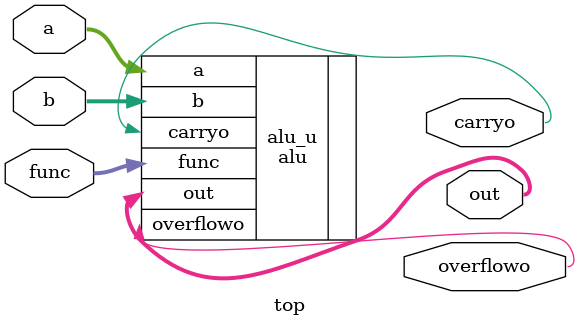
<source format=v>
module top(
	input [3:0]			a		,
	input [3:0]			b		,
	input [2:0]				func	,

	output reg [3:0]	out		,
	output					overflowo,
	output					carryo	

);
	alu #(4) alu_u(
			.a			(a			),
			.b			(b			),
			.func		(func		),

			.out		(out		),
			.overflowo	(overflowo	),
			.carryo		(carryo		)	
);




endmodule

</source>
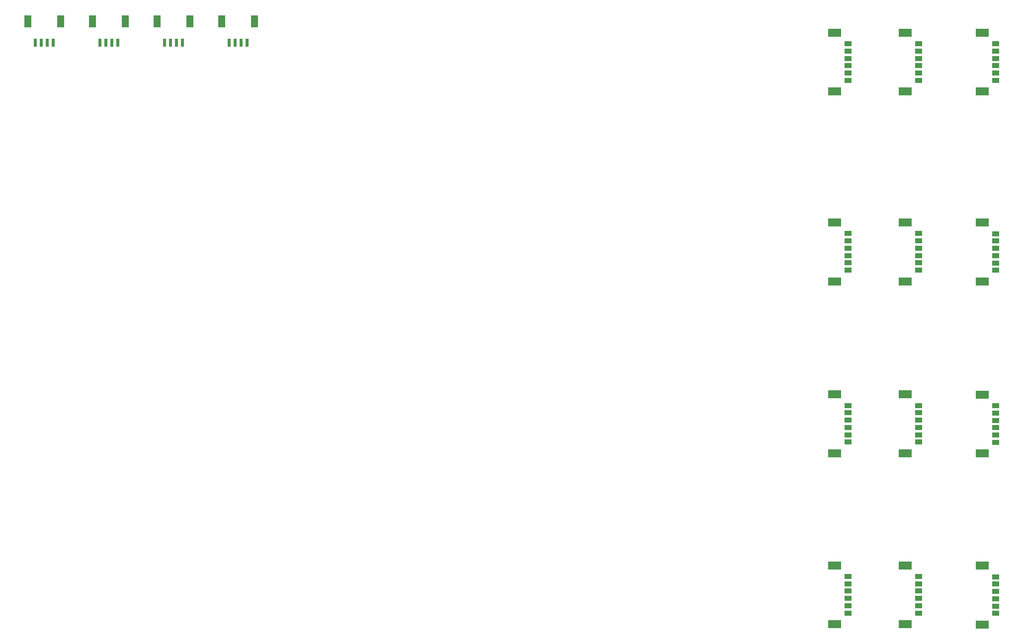
<source format=gbr>
%TF.GenerationSoftware,KiCad,Pcbnew,9.0.4*%
%TF.CreationDate,2026-01-14T14:58:21-05:00*%
%TF.ProjectId,Datta Lab Humidity Chamber PCB,44617474-6120-44c6-9162-2048756d6964,1.0*%
%TF.SameCoordinates,Original*%
%TF.FileFunction,Paste,Top*%
%TF.FilePolarity,Positive*%
%FSLAX46Y46*%
G04 Gerber Fmt 4.6, Leading zero omitted, Abs format (unit mm)*
G04 Created by KiCad (PCBNEW 9.0.4) date 2026-01-14 14:58:21*
%MOMM*%
%LPD*%
G01*
G04 APERTURE LIST*
%ADD10R,1.295400X0.838200*%
%ADD11R,2.260600X1.397000*%
%ADD12R,0.599440X1.348740*%
%ADD13R,1.198880X1.998980*%
G04 APERTURE END LIST*
D10*
%TO.C,J16*%
X213114999Y-112436665D03*
X213114999Y-111186665D03*
X213114999Y-109936665D03*
X213114999Y-108686665D03*
X213114999Y-107436665D03*
X213114999Y-106186665D03*
D11*
X210820000Y-114336666D03*
X210820000Y-104286664D03*
%TD*%
%TO.C,J24*%
X210820000Y-42573333D03*
X210820000Y-52623335D03*
D10*
X213114999Y-44473334D03*
X213114999Y-45723334D03*
X213114999Y-46973334D03*
X213114999Y-48223334D03*
X213114999Y-49473334D03*
X213114999Y-50723334D03*
%TD*%
D11*
%TO.C,J23*%
X210820000Y-74948333D03*
X210820000Y-84998335D03*
D10*
X213114999Y-76848334D03*
X213114999Y-78098334D03*
X213114999Y-79348334D03*
X213114999Y-80598334D03*
X213114999Y-81848334D03*
X213114999Y-83098334D03*
%TD*%
D11*
%TO.C,J15*%
X210820000Y-133459998D03*
X210820000Y-143510000D03*
D10*
X213114999Y-135359999D03*
X213114999Y-136609999D03*
X213114999Y-137859999D03*
X213114999Y-139109999D03*
X213114999Y-140359999D03*
X213114999Y-141609999D03*
%TD*%
D11*
%TO.C,J21*%
X197705053Y-74930000D03*
X197705053Y-84980002D03*
D10*
X200000052Y-76830001D03*
X200000052Y-78080001D03*
X200000052Y-79330001D03*
X200000052Y-80580001D03*
X200000052Y-81830001D03*
X200000052Y-83080001D03*
%TD*%
D12*
%TO.C,J19*%
X74571013Y-44312840D03*
X73570253Y-44312840D03*
X72574573Y-44312840D03*
X71573813Y-44312840D03*
D13*
X70273333Y-40640000D03*
X75871493Y-40640000D03*
%TD*%
D11*
%TO.C,J18*%
X185665001Y-42573333D03*
X185665001Y-52623335D03*
D10*
X187960000Y-44473334D03*
X187960000Y-45723334D03*
X187960000Y-46973334D03*
X187960000Y-48223334D03*
X187960000Y-49473334D03*
X187960000Y-50723334D03*
%TD*%
D11*
%TO.C,J17*%
X185665001Y-74930000D03*
X185665001Y-84980002D03*
D10*
X187960000Y-76830001D03*
X187960000Y-78080001D03*
X187960000Y-79330001D03*
X187960000Y-80580001D03*
X187960000Y-81830001D03*
X187960000Y-83080001D03*
%TD*%
%TO.C,J14*%
X200000052Y-112399999D03*
X200000052Y-111149999D03*
X200000052Y-109899999D03*
X200000052Y-108649999D03*
X200000052Y-107399999D03*
X200000052Y-106149999D03*
D11*
X197705053Y-114300000D03*
X197705053Y-104249998D03*
%TD*%
D12*
%TO.C,J20*%
X85577680Y-44312840D03*
X84576920Y-44312840D03*
X83581240Y-44312840D03*
X82580480Y-44312840D03*
D13*
X81280000Y-40640000D03*
X86878160Y-40640000D03*
%TD*%
D12*
%TO.C,J12*%
X63564347Y-44312840D03*
X62563587Y-44312840D03*
X61567907Y-44312840D03*
X60567147Y-44312840D03*
D13*
X59266667Y-40640000D03*
X64864827Y-40640000D03*
%TD*%
D10*
%TO.C,J10*%
X187960000Y-112399999D03*
X187960000Y-111149999D03*
X187960000Y-109899999D03*
X187960000Y-108649999D03*
X187960000Y-107399999D03*
X187960000Y-106149999D03*
D11*
X185665001Y-114300000D03*
X185665001Y-104249998D03*
%TD*%
%TO.C,J22*%
X197705053Y-42573333D03*
X197705053Y-52623335D03*
D10*
X200000052Y-44473334D03*
X200000052Y-45723334D03*
X200000052Y-46973334D03*
X200000052Y-48223334D03*
X200000052Y-49473334D03*
X200000052Y-50723334D03*
%TD*%
D11*
%TO.C,J9*%
X185665001Y-133404999D03*
X185665001Y-143455001D03*
D10*
X187960000Y-135305000D03*
X187960000Y-136555000D03*
X187960000Y-137805000D03*
X187960000Y-139055000D03*
X187960000Y-140305000D03*
X187960000Y-141555000D03*
%TD*%
D12*
%TO.C,J11*%
X52557680Y-44312840D03*
X51556920Y-44312840D03*
X50561240Y-44312840D03*
X49560480Y-44312840D03*
D13*
X48260000Y-40640000D03*
X53858160Y-40640000D03*
%TD*%
D11*
%TO.C,J13*%
X197705053Y-133404999D03*
X197705053Y-143455001D03*
D10*
X200000052Y-135305000D03*
X200000052Y-136555000D03*
X200000052Y-137805000D03*
X200000052Y-139055000D03*
X200000052Y-140305000D03*
X200000052Y-141555000D03*
%TD*%
M02*

</source>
________________________________________
* DESCRIPTION OF THE TASK *
Reprint the data verbatim, pictures excluded.

* REPLY *
<source format=v>
module top(
	input [3:0]			a		,
	input [3:0]			b		,
	input [2:0]				func	,

	output reg [3:0]	out		,
	output					overflowo,
	output					carryo	

);
	alu #(4) alu_u(
			.a			(a			),
			.b			(b			),
			.func		(func		),

			.out		(out		),
			.overflowo	(overflowo	),
			.carryo		(carryo		)	
);




endmodule

</source>
<source format=gbr>
%TF.GenerationSoftware,KiCad,Pcbnew,9.0.4*%
%TF.CreationDate,2026-01-14T14:58:21-05:00*%
%TF.ProjectId,Datta Lab Humidity Chamber PCB,44617474-6120-44c6-9162-2048756d6964,1.0*%
%TF.SameCoordinates,Original*%
%TF.FileFunction,Paste,Top*%
%TF.FilePolarity,Positive*%
%FSLAX46Y46*%
G04 Gerber Fmt 4.6, Leading zero omitted, Abs format (unit mm)*
G04 Created by KiCad (PCBNEW 9.0.4) date 2026-01-14 14:58:21*
%MOMM*%
%LPD*%
G01*
G04 APERTURE LIST*
%ADD10R,1.295400X0.838200*%
%ADD11R,2.260600X1.397000*%
%ADD12R,0.599440X1.348740*%
%ADD13R,1.198880X1.998980*%
G04 APERTURE END LIST*
D10*
%TO.C,J16*%
X213114999Y-112436665D03*
X213114999Y-111186665D03*
X213114999Y-109936665D03*
X213114999Y-108686665D03*
X213114999Y-107436665D03*
X213114999Y-106186665D03*
D11*
X210820000Y-114336666D03*
X210820000Y-104286664D03*
%TD*%
%TO.C,J24*%
X210820000Y-42573333D03*
X210820000Y-52623335D03*
D10*
X213114999Y-44473334D03*
X213114999Y-45723334D03*
X213114999Y-46973334D03*
X213114999Y-48223334D03*
X213114999Y-49473334D03*
X213114999Y-50723334D03*
%TD*%
D11*
%TO.C,J23*%
X210820000Y-74948333D03*
X210820000Y-84998335D03*
D10*
X213114999Y-76848334D03*
X213114999Y-78098334D03*
X213114999Y-79348334D03*
X213114999Y-80598334D03*
X213114999Y-81848334D03*
X213114999Y-83098334D03*
%TD*%
D11*
%TO.C,J15*%
X210820000Y-133459998D03*
X210820000Y-143510000D03*
D10*
X213114999Y-135359999D03*
X213114999Y-136609999D03*
X213114999Y-137859999D03*
X213114999Y-139109999D03*
X213114999Y-140359999D03*
X213114999Y-141609999D03*
%TD*%
D11*
%TO.C,J21*%
X197705053Y-74930000D03*
X197705053Y-84980002D03*
D10*
X200000052Y-76830001D03*
X200000052Y-78080001D03*
X200000052Y-79330001D03*
X200000052Y-80580001D03*
X200000052Y-81830001D03*
X200000052Y-83080001D03*
%TD*%
D12*
%TO.C,J19*%
X74571013Y-44312840D03*
X73570253Y-44312840D03*
X72574573Y-44312840D03*
X71573813Y-44312840D03*
D13*
X70273333Y-40640000D03*
X75871493Y-40640000D03*
%TD*%
D11*
%TO.C,J18*%
X185665001Y-42573333D03*
X185665001Y-52623335D03*
D10*
X187960000Y-44473334D03*
X187960000Y-45723334D03*
X187960000Y-46973334D03*
X187960000Y-48223334D03*
X187960000Y-49473334D03*
X187960000Y-50723334D03*
%TD*%
D11*
%TO.C,J17*%
X185665001Y-74930000D03*
X185665001Y-84980002D03*
D10*
X187960000Y-76830001D03*
X187960000Y-78080001D03*
X187960000Y-79330001D03*
X187960000Y-80580001D03*
X187960000Y-81830001D03*
X187960000Y-83080001D03*
%TD*%
%TO.C,J14*%
X200000052Y-112399999D03*
X200000052Y-111149999D03*
X200000052Y-109899999D03*
X200000052Y-108649999D03*
X200000052Y-107399999D03*
X200000052Y-106149999D03*
D11*
X197705053Y-114300000D03*
X197705053Y-104249998D03*
%TD*%
D12*
%TO.C,J20*%
X85577680Y-44312840D03*
X84576920Y-44312840D03*
X83581240Y-44312840D03*
X82580480Y-44312840D03*
D13*
X81280000Y-40640000D03*
X86878160Y-40640000D03*
%TD*%
D12*
%TO.C,J12*%
X63564347Y-44312840D03*
X62563587Y-44312840D03*
X61567907Y-44312840D03*
X60567147Y-44312840D03*
D13*
X59266667Y-40640000D03*
X64864827Y-40640000D03*
%TD*%
D10*
%TO.C,J10*%
X187960000Y-112399999D03*
X187960000Y-111149999D03*
X187960000Y-109899999D03*
X187960000Y-108649999D03*
X187960000Y-107399999D03*
X187960000Y-106149999D03*
D11*
X185665001Y-114300000D03*
X185665001Y-104249998D03*
%TD*%
%TO.C,J22*%
X197705053Y-42573333D03*
X197705053Y-52623335D03*
D10*
X200000052Y-44473334D03*
X200000052Y-45723334D03*
X200000052Y-46973334D03*
X200000052Y-48223334D03*
X200000052Y-49473334D03*
X200000052Y-50723334D03*
%TD*%
D11*
%TO.C,J9*%
X185665001Y-133404999D03*
X185665001Y-143455001D03*
D10*
X187960000Y-135305000D03*
X187960000Y-136555000D03*
X187960000Y-137805000D03*
X187960000Y-139055000D03*
X187960000Y-140305000D03*
X187960000Y-141555000D03*
%TD*%
D12*
%TO.C,J11*%
X52557680Y-44312840D03*
X51556920Y-44312840D03*
X50561240Y-44312840D03*
X49560480Y-44312840D03*
D13*
X48260000Y-40640000D03*
X53858160Y-40640000D03*
%TD*%
D11*
%TO.C,J13*%
X197705053Y-133404999D03*
X197705053Y-143455001D03*
D10*
X200000052Y-135305000D03*
X200000052Y-136555000D03*
X200000052Y-137805000D03*
X200000052Y-139055000D03*
X200000052Y-140305000D03*
X200000052Y-141555000D03*
%TD*%
M02*

</source>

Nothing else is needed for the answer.